# Source material:
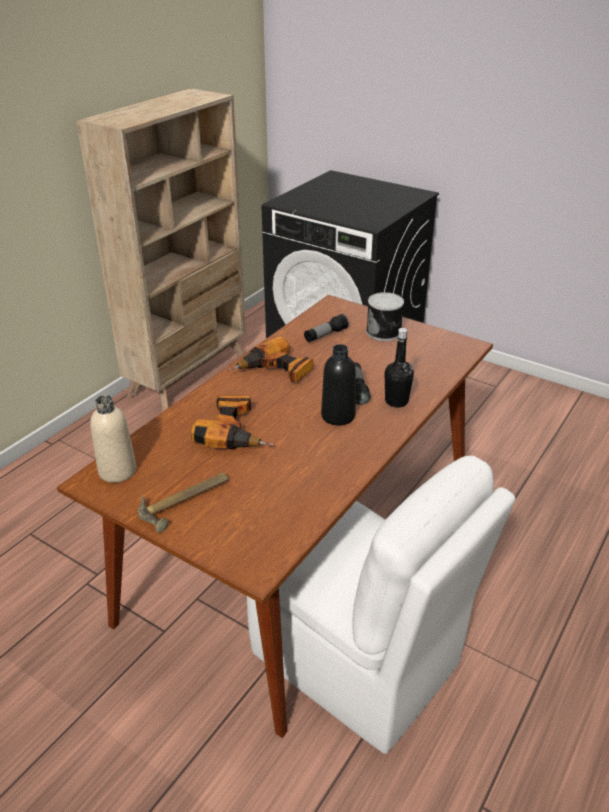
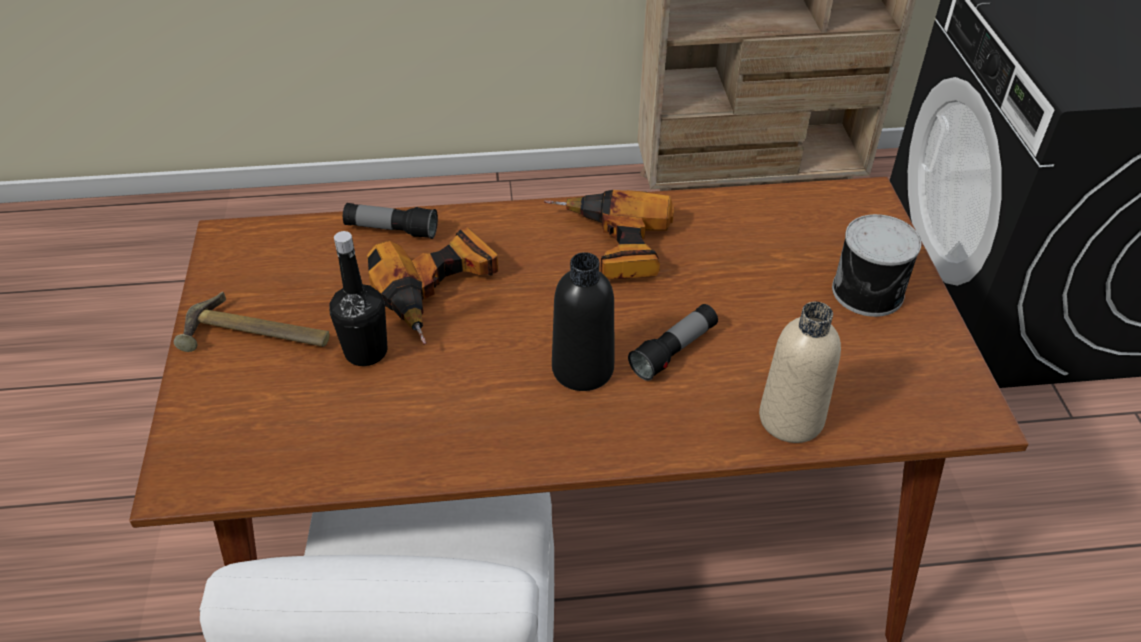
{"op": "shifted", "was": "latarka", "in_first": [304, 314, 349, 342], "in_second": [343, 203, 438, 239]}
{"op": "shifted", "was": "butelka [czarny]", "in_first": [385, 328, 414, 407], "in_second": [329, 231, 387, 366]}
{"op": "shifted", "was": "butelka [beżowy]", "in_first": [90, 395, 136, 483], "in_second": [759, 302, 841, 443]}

# What the task requires:
Take every line in the preceding listing that contains "butelka" and copy it.

# Answer box:
{"op": "shifted", "was": "butelka [czarny]", "in_first": [385, 328, 414, 407], "in_second": [329, 231, 387, 366]}
{"op": "shifted", "was": "butelka [beżowy]", "in_first": [90, 395, 136, 483], "in_second": [759, 302, 841, 443]}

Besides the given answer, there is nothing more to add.